START Records shown

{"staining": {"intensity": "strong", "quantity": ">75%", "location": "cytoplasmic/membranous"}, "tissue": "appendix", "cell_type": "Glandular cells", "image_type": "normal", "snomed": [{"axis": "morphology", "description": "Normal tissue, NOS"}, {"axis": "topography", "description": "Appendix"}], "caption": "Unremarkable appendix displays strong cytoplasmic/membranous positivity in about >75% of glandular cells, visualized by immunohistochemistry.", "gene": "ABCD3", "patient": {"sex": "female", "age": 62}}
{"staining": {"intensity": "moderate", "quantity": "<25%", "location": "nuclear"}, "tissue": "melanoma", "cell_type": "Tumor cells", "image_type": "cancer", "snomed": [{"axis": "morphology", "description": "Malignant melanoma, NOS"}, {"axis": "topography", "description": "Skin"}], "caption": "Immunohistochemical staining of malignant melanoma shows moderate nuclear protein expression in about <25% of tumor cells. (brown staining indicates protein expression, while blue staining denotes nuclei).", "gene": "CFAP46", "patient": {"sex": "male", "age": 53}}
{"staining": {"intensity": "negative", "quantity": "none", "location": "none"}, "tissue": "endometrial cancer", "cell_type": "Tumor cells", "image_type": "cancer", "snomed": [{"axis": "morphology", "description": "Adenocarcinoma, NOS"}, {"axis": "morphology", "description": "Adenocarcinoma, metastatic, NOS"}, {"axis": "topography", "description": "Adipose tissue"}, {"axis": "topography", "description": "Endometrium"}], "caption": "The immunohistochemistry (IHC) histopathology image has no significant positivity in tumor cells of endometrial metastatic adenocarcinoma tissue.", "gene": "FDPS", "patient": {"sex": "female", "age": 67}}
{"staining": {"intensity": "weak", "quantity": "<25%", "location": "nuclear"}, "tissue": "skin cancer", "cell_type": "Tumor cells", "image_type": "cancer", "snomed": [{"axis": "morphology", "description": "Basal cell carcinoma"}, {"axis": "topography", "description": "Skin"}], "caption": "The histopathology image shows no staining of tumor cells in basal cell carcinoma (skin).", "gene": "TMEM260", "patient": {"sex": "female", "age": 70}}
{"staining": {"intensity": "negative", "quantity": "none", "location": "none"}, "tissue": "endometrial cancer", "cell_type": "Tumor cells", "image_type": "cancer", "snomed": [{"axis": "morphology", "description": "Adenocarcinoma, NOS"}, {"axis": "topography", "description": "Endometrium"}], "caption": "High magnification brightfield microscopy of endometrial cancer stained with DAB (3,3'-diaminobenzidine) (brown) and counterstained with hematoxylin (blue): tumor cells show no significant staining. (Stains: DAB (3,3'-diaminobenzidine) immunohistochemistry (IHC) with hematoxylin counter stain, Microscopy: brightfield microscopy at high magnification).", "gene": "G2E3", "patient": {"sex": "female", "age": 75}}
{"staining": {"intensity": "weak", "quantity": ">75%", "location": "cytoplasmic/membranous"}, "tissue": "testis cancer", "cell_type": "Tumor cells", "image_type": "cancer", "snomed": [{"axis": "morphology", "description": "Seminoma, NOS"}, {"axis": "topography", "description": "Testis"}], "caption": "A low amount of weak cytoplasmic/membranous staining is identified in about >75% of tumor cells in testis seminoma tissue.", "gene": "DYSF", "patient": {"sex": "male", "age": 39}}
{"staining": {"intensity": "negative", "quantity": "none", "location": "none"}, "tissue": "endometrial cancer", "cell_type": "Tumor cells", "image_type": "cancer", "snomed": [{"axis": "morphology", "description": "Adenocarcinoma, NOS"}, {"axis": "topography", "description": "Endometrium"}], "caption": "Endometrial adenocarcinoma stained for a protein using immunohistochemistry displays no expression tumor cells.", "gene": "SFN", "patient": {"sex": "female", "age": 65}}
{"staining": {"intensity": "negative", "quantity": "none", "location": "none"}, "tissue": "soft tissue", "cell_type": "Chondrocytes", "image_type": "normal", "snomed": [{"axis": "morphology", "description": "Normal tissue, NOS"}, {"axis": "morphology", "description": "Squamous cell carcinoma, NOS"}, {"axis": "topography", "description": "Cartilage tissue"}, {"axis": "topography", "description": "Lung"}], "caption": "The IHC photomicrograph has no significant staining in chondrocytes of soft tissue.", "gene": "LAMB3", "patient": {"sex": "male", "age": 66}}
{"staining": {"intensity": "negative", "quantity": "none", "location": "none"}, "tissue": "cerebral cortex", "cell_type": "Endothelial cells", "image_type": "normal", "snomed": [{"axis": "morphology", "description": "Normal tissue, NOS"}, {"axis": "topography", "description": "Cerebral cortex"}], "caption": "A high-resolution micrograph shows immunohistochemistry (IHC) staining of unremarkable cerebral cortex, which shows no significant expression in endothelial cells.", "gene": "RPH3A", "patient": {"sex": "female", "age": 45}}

END Records shown

Print only the lines from the top of the data above down to the line holding "histopathology image shows", inclusive.

{"staining": {"intensity": "strong", "quantity": ">75%", "location": "cytoplasmic/membranous"}, "tissue": "appendix", "cell_type": "Glandular cells", "image_type": "normal", "snomed": [{"axis": "morphology", "description": "Normal tissue, NOS"}, {"axis": "topography", "description": "Appendix"}], "caption": "Unremarkable appendix displays strong cytoplasmic/membranous positivity in about >75% of glandular cells, visualized by immunohistochemistry.", "gene": "ABCD3", "patient": {"sex": "female", "age": 62}}
{"staining": {"intensity": "moderate", "quantity": "<25%", "location": "nuclear"}, "tissue": "melanoma", "cell_type": "Tumor cells", "image_type": "cancer", "snomed": [{"axis": "morphology", "description": "Malignant melanoma, NOS"}, {"axis": "topography", "description": "Skin"}], "caption": "Immunohistochemical staining of malignant melanoma shows moderate nuclear protein expression in about <25% of tumor cells. (brown staining indicates protein expression, while blue staining denotes nuclei).", "gene": "CFAP46", "patient": {"sex": "male", "age": 53}}
{"staining": {"intensity": "negative", "quantity": "none", "location": "none"}, "tissue": "endometrial cancer", "cell_type": "Tumor cells", "image_type": "cancer", "snomed": [{"axis": "morphology", "description": "Adenocarcinoma, NOS"}, {"axis": "morphology", "description": "Adenocarcinoma, metastatic, NOS"}, {"axis": "topography", "description": "Adipose tissue"}, {"axis": "topography", "description": "Endometrium"}], "caption": "The immunohistochemistry (IHC) histopathology image has no significant positivity in tumor cells of endometrial metastatic adenocarcinoma tissue.", "gene": "FDPS", "patient": {"sex": "female", "age": 67}}
{"staining": {"intensity": "weak", "quantity": "<25%", "location": "nuclear"}, "tissue": "skin cancer", "cell_type": "Tumor cells", "image_type": "cancer", "snomed": [{"axis": "morphology", "description": "Basal cell carcinoma"}, {"axis": "topography", "description": "Skin"}], "caption": "The histopathology image shows no staining of tumor cells in basal cell carcinoma (skin).", "gene": "TMEM260", "patient": {"sex": "female", "age": 70}}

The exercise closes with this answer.